Внизу, в долине, его глаза уловили какое-то еле заметное движение. Одна тень, более густая, чем остальные, двигалась там, и Илуге скорее чувствовал, чем видел ее. Эта тень была его целью, и от неистового желания убить когти на его лапах, – когти величиной в палец взрослого мужчины,- сжались.
Это место было Ургахом и не было им одновременно. Он не успел удивиться тому, кто он и как попал сюда, как безошибочный инстинкт повел его вниз, уловив движение своей жертвы. Тень, припав к земле, начала взбираться по склону горы длинными прыжками. Сверху Илуге видел только косматую серую спину и мощные рывки задних лап, – наполовину человеческих, наполовину звериных. Ненависть затопила его.
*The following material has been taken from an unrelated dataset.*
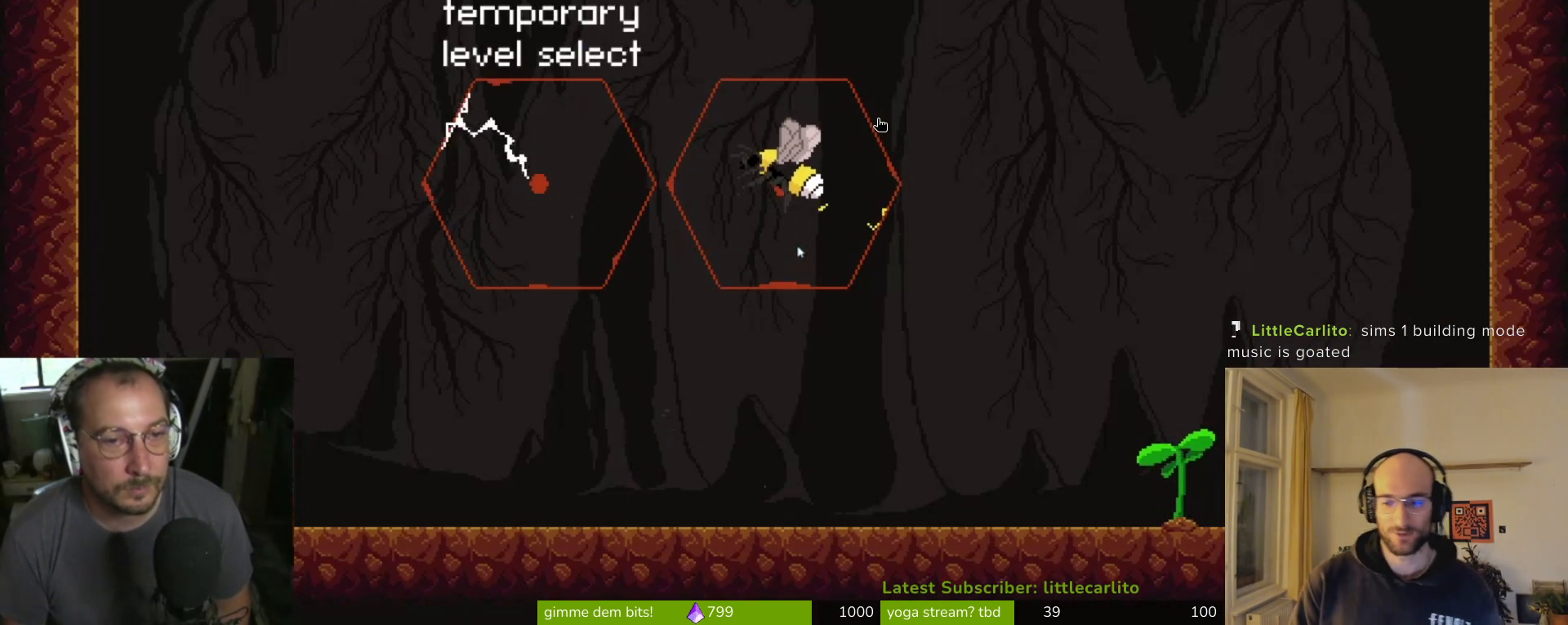
{"buttons": [], "left_stick": "center", "events": []}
Его крылья хлопнули под порывом ветра, и жертва обернулась, – точнее, подняла вверх узкую длинную морду с углями красных светящихся глаз. Это был гхи и каким-то неведомым чутьем, – наверное, тем, каким грифы чуют приближающуюся смерть идущего по пустыне путника, – Илуге отчетливо понял, что он ранен и слабеет. Подъем в гору ослаблял чудовище еще больше, и Илуге снова взмыл вверх, готовясь напасть на следующем круге.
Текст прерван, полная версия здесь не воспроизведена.